Okuma metni:
§
Din-mezhep üzerinden siyaset ve prim yapan Erdoğan’ın, laikliği de ortadan kaldırarak ülkeyi tam bir karanlığa sokmasına, halkımız müsaade etmeyecektir.

5- Krallığa geçmiş ve yalnızlaşmış bir Türkiye ekonomik olarak ayakta duramaz.

Petrol, vb. gibi bir doğal servet kaynağı olmayan, enerji konusunda dışa bağımlı, kendi teknolojisini üretemeyen Türkiye’nin, kapalı bir ülke haline gelmesi halinde ekonomisi çöker.

Bugün Erdoğan’a kayıtsız-şartsız-sınırsız destek veren kesimler, ekonomik olarak sıkıntıya girdiği an kendisini yüz üstü bırakacaklardır.

İdeolojileri, karnı tok oldukça savunur insanlar.
§
Görev: Okuma metnine göre Türkiye kapalı bir ülke haline gelirse ekonomisine ne olacağını yazın. Malzemenin bu çalışmada hiçbir rolü yoktur.
§
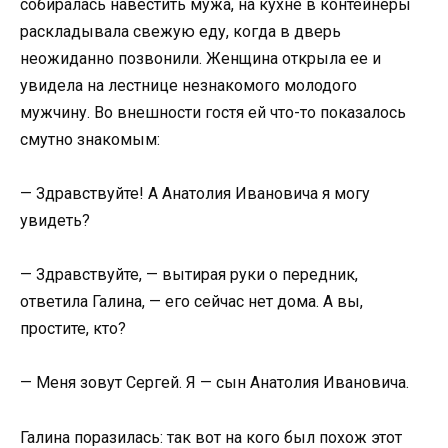
собиралась навестить мужа, на кухне в контейнеры
раскладывала свежую еду, когда в дверь
неожиданно позвонили. Женщина открыла ее и
увидела на лестнице незнакомого молодого
мужчину. Во внешности гостя ей что-то показалось
смутно знакомым:
— Здравствуйте! А Анатолия Ивановича я могу
увидеть?
— Здравствуйте, — вытирая руки о передник,
ответила Галина, — его сейчас нет дома. А вы,
простите, кто?
— Меня зовут Сергей. Я — сын Анатолия Ивановича.
Галина поразилась: так вот на кого был похож этот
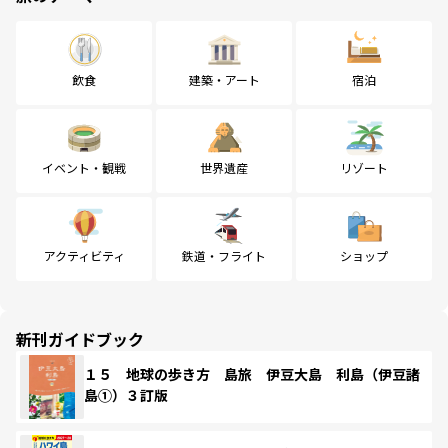
飲食
建築・アート
宿泊
イベント・観戦
世界遺産
リゾート
アクティビティ
鉄道・フライト
ショップ
新刊ガイドブック
１５ 地球の歩き方 島旅 伊豆大島 利島（伊豆諸
島①）３訂版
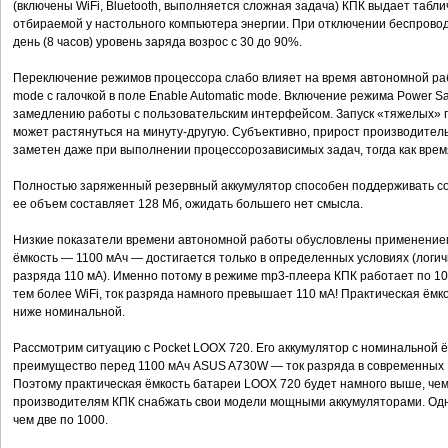
(включены WiFi, Bluetooth, выполняется сложная задача) КПК выдает табл
отбираемой у настольного компьютера энергии. При отключении беспрово
день (8 часов) уровень заряда возрос с 30 до 90%.
Переключение режимов процессора слабо влияет на время автономной ра
mode с галочкой в поле Enable Automatic mode. Включение режима Power S
замедлению работы с пользовательским интерфейсом. Запуск «тяжелых» 
может растянуться на минуту-другую. Субъективно, прирост производител
заметен даже при выполнении процессорозависимых задач, тогда как вре
Полностью заряженный резервный аккумулятор способен поддерживать сос
ее объем составляет 128 Мб, ожидать большего нет смысла.
Низкие показатели времени автономной работы обусловлены применение
ёмкость — 1100 мАч — достигается только в определенных условиях (логич
разряда 110 мА). Именно потому в режиме mp3-плеера КПК работает по 10 
тем более WiFi, ток разряда намного превышает 110 мА! Практическая ёмко
ниже номинальной.
Рассмотрим ситуацию с Pocket LOOX 720. Его аккумулятор с номинальной 
преимущество перед 1100 мАч ASUS A730W — ток разряда в современных 
Поэтому практическая ёмкость батареи LOOX 720 будет намного выше, чем
производителям КПК снабжать свои модели мощными аккумуляторами. Одн
чем две по 1000.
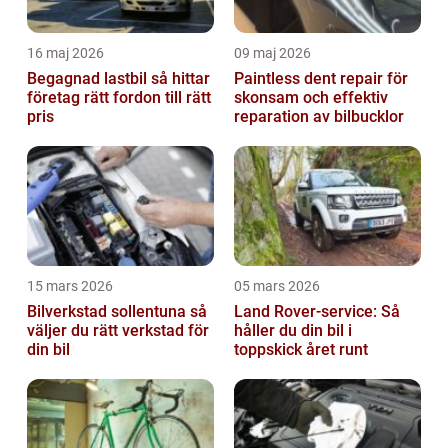
16 maj 2026
09 maj 2026
Begagnad lastbil så hittar
Paintless dent repair för
företag rätt fordon till rätt
skonsam och effektiv
pris
reparation av bilbucklor
15 mars 2026
05 mars 2026
Bilverkstad sollentuna så
Land Rover-service: Så
väljer du rätt verkstad för
håller du din bil i
din bil
toppskick året runt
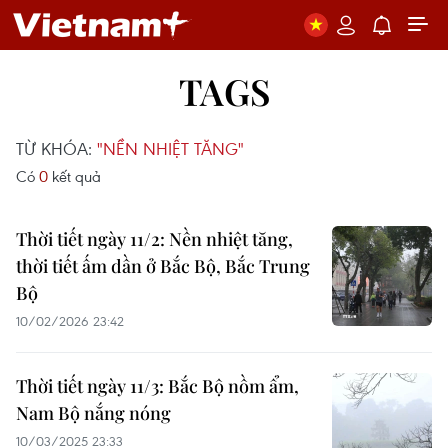
TAGS
TỪ KHÓA:
"NỀN NHIỆT TĂNG"
Có
0
kết quả
Thời tiết ngày 11/2: Nền nhiệt tăng,
thời tiết ấm dần ở Bắc Bộ, Bắc Trung
Bộ
10/02/2026 23:42
Thời tiết ngày 11/3: Bắc Bộ nồm ẩm,
Nam Bộ nắng nóng
10/03/2025 23:33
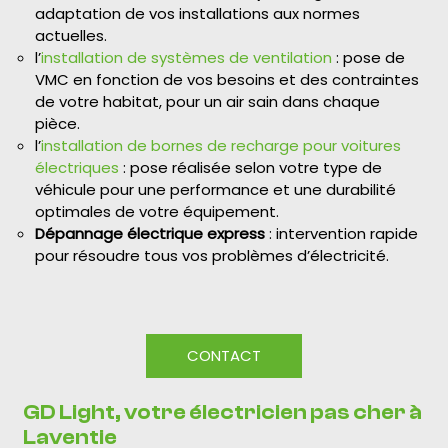
adaptation de vos installations aux normes
actuelles.
l’
installation de systèmes de ventilation
: pose de
VMC en fonction de vos besoins et des contraintes
de votre habitat, pour un air sain dans chaque
pièce.
l’
installation de bornes de recharge pour voitures
électriques
: pose réalisée selon votre type de
véhicule pour une performance et une durabilité
optimales de votre équipement.
Dépannage électrique express
: intervention rapide
pour résoudre tous vos problèmes d’électricité.
CONTACT
GD Light, votre électricien pas cher à
Laventie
§
Çözüm: Türkiye'nin ekonomisi çöker.